No one is arguing that something has to change in Griffintown – the area that was once home to thousands of Irish immigrants, is now largely abandoned and neglected. Devimco wants to bring people back, but is it worth giving up a chunk of our history?
I moved to Montreal from Winnipeg almost three years ago. Part of what drew me to this city, over say Toronto or Calgary, was the architecture. While every other major Canadian city seems to be trying to look the same with bland boring towers of glass and metal, Montreal is different. Three hundred years of history written in wood, brick and stone.

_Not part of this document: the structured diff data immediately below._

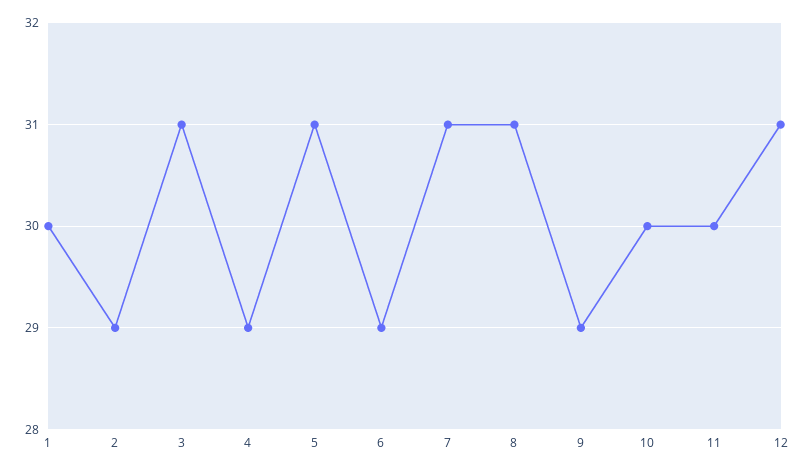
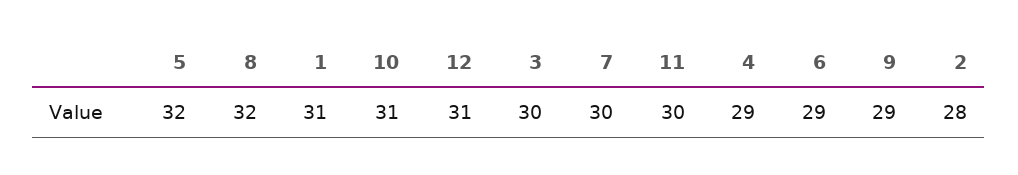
  {
-   "1": 30,
+   "1": 31,
-   "2": 29,
+   "2": 28,
-   "3": 31,
+   "3": 30,
    "4": 29,
-   "5": 31,
+   "5": 32,
    "6": 29,
-   "7": 31,
+   "7": 30,
-   "8": 31,
+   "8": 32,
    "9": 29,
-   "10": 30,
+   "10": 31,
    "11": 30,
    "12": 31
  }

If you start at the old port and walk towards our downtown campus, you can see the changes the centuries have brought to this city – buildings created with skill found far and few between these days. Take a good look at some of the old buildings, the artistic efforts that went in to building them. Once they’re gone they can never be replaced.

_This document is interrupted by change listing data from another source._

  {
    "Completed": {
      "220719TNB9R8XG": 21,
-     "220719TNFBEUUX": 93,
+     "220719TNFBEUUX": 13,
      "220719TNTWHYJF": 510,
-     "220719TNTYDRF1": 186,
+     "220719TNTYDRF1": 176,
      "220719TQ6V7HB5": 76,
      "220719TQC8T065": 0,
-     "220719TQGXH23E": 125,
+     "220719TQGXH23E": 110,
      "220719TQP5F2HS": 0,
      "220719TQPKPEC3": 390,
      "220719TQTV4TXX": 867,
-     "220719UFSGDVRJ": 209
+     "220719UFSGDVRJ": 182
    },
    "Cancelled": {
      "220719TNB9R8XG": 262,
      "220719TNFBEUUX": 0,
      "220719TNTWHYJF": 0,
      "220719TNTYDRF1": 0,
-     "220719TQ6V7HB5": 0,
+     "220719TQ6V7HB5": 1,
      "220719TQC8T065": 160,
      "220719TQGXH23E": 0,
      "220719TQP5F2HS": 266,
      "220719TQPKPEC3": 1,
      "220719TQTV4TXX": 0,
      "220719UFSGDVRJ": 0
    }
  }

Perhaps I’m just being sentimental, but these structures are the only real things left by the passage of time, history that is tangible, touchable. If Devimco demolishes Griffintown they’ll be bulldozing 200 years of history. Griffintown was Montreal’s first suburb, the first area built outside the old city walls.
Replacing it with . . . with what? Well we don’t actually know. Devimco hasn’t even hired the architects yet. They’ve made a nice little 3D computer animation of the new area, but when they show it they say this isn’t what the neighbourhood will actually look like.
Devimco’s president Serge Goulet calls it a “new model of collaboration.” They talk about consulting with the public, but in reality it’s just the old model of closed door, backroom deals. The only collaborator Devimco has is our city government. Devimco says they approached the city with the idea and an offer to work together – what it means is that the Griffintown redevelopment was planned behind closed doors before the public even knew it was on the drawing board. A few weeks ago the city released their plan particulier d’urbanisme, the master plan for the redevelopment – specifically tailored to the Devimco project.
The South West borough, (where the project is taking place) had a committee of architects and urban planners review the plan and they didn’t approve. But the city didn’t listen.
Devimco has options to buy two-thirds of the land and the city has made it clear that they’re willing to expropriate (size with minimal compensation) the rest. Some opponents of the plan say that Devimco used the threat or expropriation to acquire those options – at a nice low price.
The last time the city of Montreal conducted a large-scale expropriation was to build Mirabel airport, and we all know how well that worked out.